_Aufgabe a_:
Wiederhole den Text über die gefällte Thuja in Seon vollständig und ohne jede Änderung.

Nun ist es doch so weit gekommen: Am Dienstag wurde der Lebensbaum von Rita (83) und Ernst Rufli (†87) nach einem langwierigen Nachbarschaftsstreit gefällt. Über 50 Jahre zierte die 15 Meter hohe Thuja ihr Einfamilienhaus in Seon AG.
Ein Nachbar hatte sich an dem Baum gestört, weil er zu nahe an seinem Grundstück stand und die gesetzlich festgelegte Maximalhöhe von sechs Metern überstieg. Das Bezirksgericht Lenzburg hatte ihm recht gegeben.
«Es hat sehr weh getan, als sie den Baum gefällt haben. Es sind viele Tränen geflossen», sagt Rufli zu Blick. «Ich bin froh, musste mein Mann das nicht mehr miterleben. Er ist vor Kurzem verstorben.» Die Thuja war sein Lieblingsbaum.
Plötzlich fielen zwei Schüsse
An dem «schwarzen Tag», als der Baum gefällt wurde, schaute Rufli gebannt dem Förster zu, der den Baum Stück für Stück zersägte. Plötzlich fielen Schüsse. «Es schiesst jemand mit einem Gewehr», sagt der Förster zu Tele M1. «Er hat schon zwei Mal geschossen. Gopfertammi.»

_Einträge_:

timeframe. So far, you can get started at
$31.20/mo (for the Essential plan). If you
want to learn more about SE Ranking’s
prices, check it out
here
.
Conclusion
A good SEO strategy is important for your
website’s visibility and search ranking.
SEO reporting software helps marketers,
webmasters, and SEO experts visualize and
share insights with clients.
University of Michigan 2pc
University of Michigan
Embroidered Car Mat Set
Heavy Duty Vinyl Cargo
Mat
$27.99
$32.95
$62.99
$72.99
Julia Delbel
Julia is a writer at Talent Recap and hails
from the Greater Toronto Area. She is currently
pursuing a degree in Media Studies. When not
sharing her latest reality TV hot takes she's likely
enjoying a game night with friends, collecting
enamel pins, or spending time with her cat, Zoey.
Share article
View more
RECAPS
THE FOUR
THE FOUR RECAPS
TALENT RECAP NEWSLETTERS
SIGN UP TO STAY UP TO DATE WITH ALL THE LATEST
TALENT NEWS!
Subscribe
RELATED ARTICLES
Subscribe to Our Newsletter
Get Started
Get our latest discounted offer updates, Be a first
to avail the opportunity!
* * *
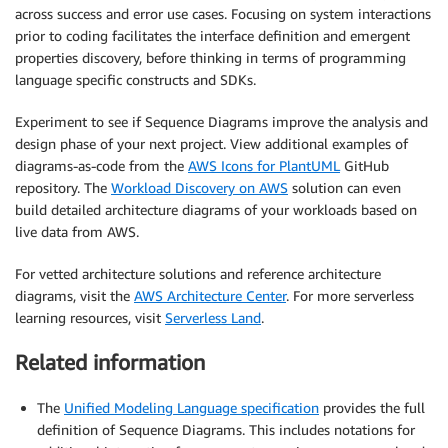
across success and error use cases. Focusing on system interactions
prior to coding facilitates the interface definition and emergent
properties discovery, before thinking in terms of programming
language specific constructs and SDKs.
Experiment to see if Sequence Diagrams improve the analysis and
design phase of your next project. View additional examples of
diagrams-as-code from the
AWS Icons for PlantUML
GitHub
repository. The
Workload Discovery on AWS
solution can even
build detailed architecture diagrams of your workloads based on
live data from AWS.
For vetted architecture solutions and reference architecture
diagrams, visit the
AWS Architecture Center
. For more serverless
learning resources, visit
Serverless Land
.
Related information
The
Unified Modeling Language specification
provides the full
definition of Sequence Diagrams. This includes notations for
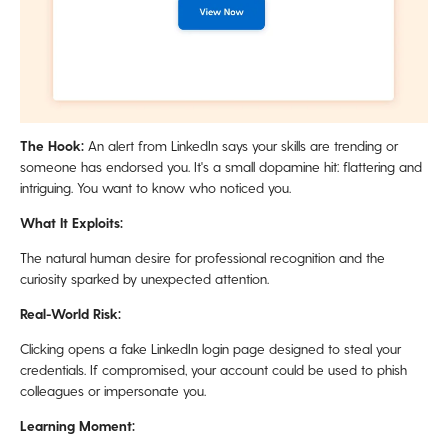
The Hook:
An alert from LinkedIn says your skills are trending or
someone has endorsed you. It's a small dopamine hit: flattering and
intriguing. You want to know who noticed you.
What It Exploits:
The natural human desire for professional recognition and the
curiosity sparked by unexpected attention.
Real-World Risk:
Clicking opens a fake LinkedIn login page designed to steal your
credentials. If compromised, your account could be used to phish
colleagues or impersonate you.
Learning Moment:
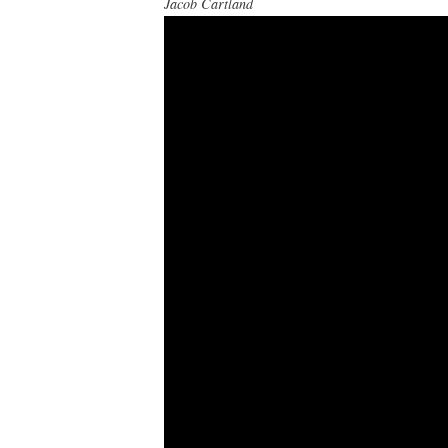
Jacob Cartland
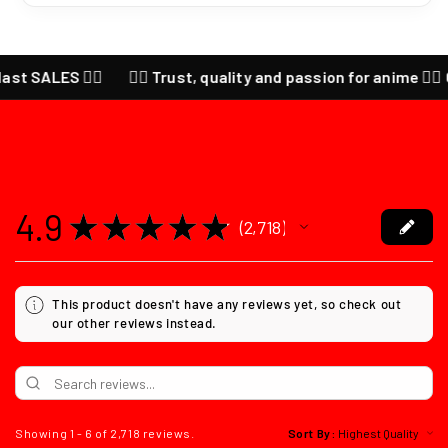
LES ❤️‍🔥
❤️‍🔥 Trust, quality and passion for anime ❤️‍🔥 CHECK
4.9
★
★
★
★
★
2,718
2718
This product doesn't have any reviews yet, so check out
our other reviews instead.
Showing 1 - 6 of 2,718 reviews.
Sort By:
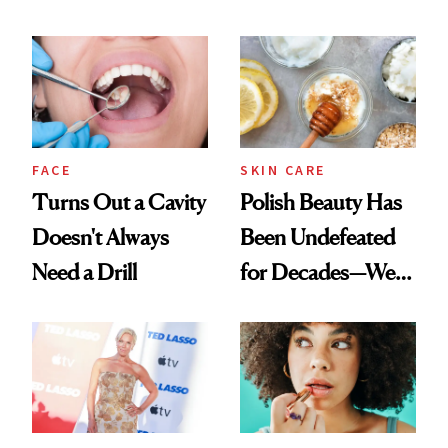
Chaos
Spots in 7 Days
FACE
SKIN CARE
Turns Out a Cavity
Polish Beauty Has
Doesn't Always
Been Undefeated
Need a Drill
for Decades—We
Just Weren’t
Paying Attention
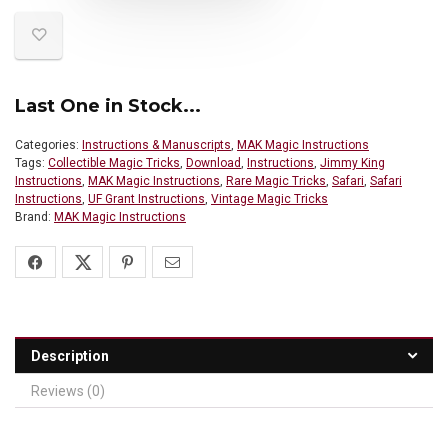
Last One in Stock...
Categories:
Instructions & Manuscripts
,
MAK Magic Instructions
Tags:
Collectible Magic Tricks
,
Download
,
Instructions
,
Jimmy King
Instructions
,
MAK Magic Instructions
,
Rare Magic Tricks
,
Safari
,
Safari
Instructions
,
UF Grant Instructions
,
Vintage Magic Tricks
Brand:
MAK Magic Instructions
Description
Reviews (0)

_Aufgabe b_:
Aktualisiere in den Einträgen die Zeilen von der Zeile mit „Last One in Stock...“ bis einschließlich der Zeile mit „Reviews (0)“, indem du „Collectible Magic Tricks“ durch „Classic Magic Tricks“ ersetzt und alles andere unverändert lässt. Gib ausschließlich diese Zeilen aus.

_Endgültige Antwort a_:
Nun ist es doch so weit gekommen: Am Dienstag wurde der Lebensbaum von Rita (83) und Ernst Rufli (†87) nach einem langwierigen Nachbarschaftsstreit gefällt. Über 50 Jahre zierte die 15 Meter hohe Thuja ihr Einfamilienhaus in Seon AG.
Ein Nachbar hatte sich an dem Baum gestört, weil er zu nahe an seinem Grundstück stand und die gesetzlich festgelegte Maximalhöhe von sechs Metern überstieg. Das Bezirksgericht Lenzburg hatte ihm recht gegeben.
«Es hat sehr weh getan, als sie den Baum gefällt haben. Es sind viele Tränen geflossen», sagt Rufli zu Blick. «Ich bin froh, musste mein Mann das nicht mehr miterleben. Er ist vor Kurzem verstorben.» Die Thuja war sein Lieblingsbaum.
Plötzlich fielen zwei Schüsse
An dem «schwarzen Tag», als der Baum gefällt wurde, schaute Rufli gebannt dem Förster zu, der den Baum Stück für Stück zersägte. Plötzlich fielen Schüsse. «Es schiesst jemand mit einem Gewehr», sagt der Förster zu Tele M1. «Er hat schon zwei Mal geschossen. Gopfertammi.»

_Endgültige Antwort b_:
Last One in Stock...
Categories:
Instructions & Manuscripts
,
MAK Magic Instructions
Tags:
Classic Magic Tricks
,
Download
,
Instructions
,
Jimmy King
Instructions
,
MAK Magic Instructions
,
Rare Magic Tricks
,
Safari
,
Safari
Instructions
,
UF Grant Instructions
,
Vintage Magic Tricks
Brand:
MAK Magic Instructions
Description
Reviews (0)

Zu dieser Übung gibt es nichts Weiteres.